Counting only lines that contain "hand", state the total found in the material below. Add nothing else.
Segment Start: Provided records
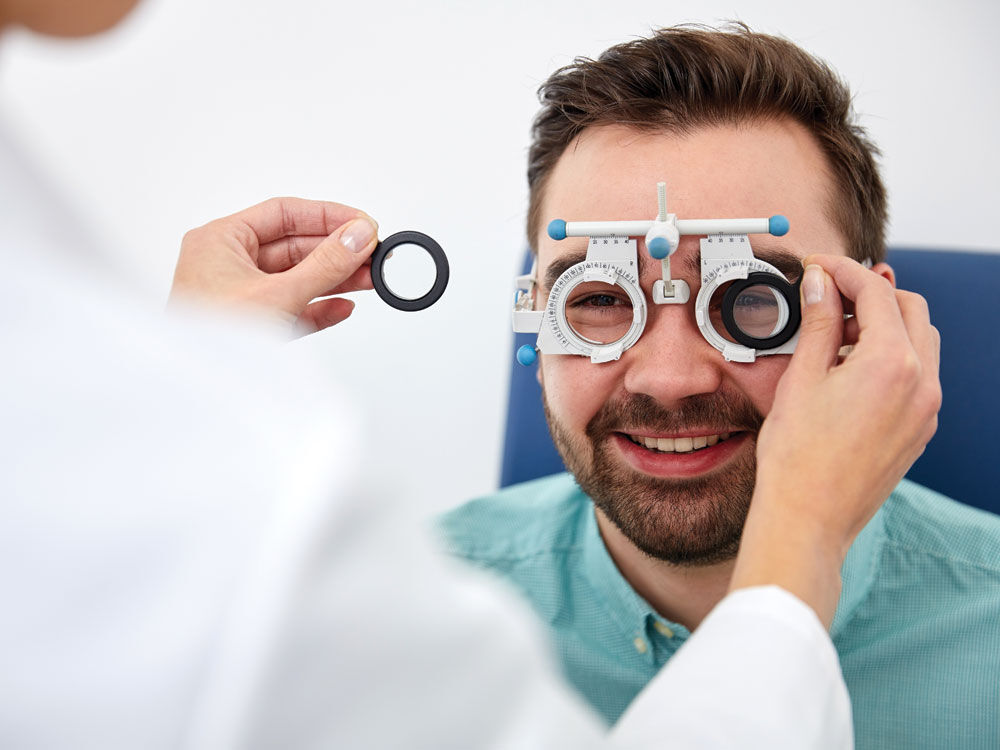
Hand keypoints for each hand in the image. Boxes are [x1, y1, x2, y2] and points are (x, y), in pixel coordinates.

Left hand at [170, 197, 378, 333]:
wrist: (194, 397)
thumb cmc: (211, 341)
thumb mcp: (278, 295)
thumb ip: (325, 265)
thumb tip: (358, 236)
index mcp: (220, 242)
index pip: (283, 214)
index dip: (327, 216)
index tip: (363, 224)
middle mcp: (229, 265)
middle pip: (295, 247)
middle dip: (337, 252)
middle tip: (373, 254)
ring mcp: (241, 297)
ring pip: (298, 279)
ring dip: (335, 280)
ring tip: (369, 280)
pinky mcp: (254, 327)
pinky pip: (294, 310)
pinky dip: (319, 308)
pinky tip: (344, 307)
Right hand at [732, 255, 940, 625]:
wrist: (808, 518)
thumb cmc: (798, 456)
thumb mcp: (801, 378)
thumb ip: (817, 323)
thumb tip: (821, 284)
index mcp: (892, 363)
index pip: (877, 293)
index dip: (844, 271)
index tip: (818, 267)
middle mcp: (922, 383)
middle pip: (910, 309)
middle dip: (871, 294)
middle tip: (827, 296)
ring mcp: (926, 409)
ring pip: (920, 341)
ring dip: (884, 325)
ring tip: (835, 336)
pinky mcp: (920, 430)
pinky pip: (918, 375)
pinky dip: (891, 357)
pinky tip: (849, 370)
Segment End: Provided records
[Written reply]:
3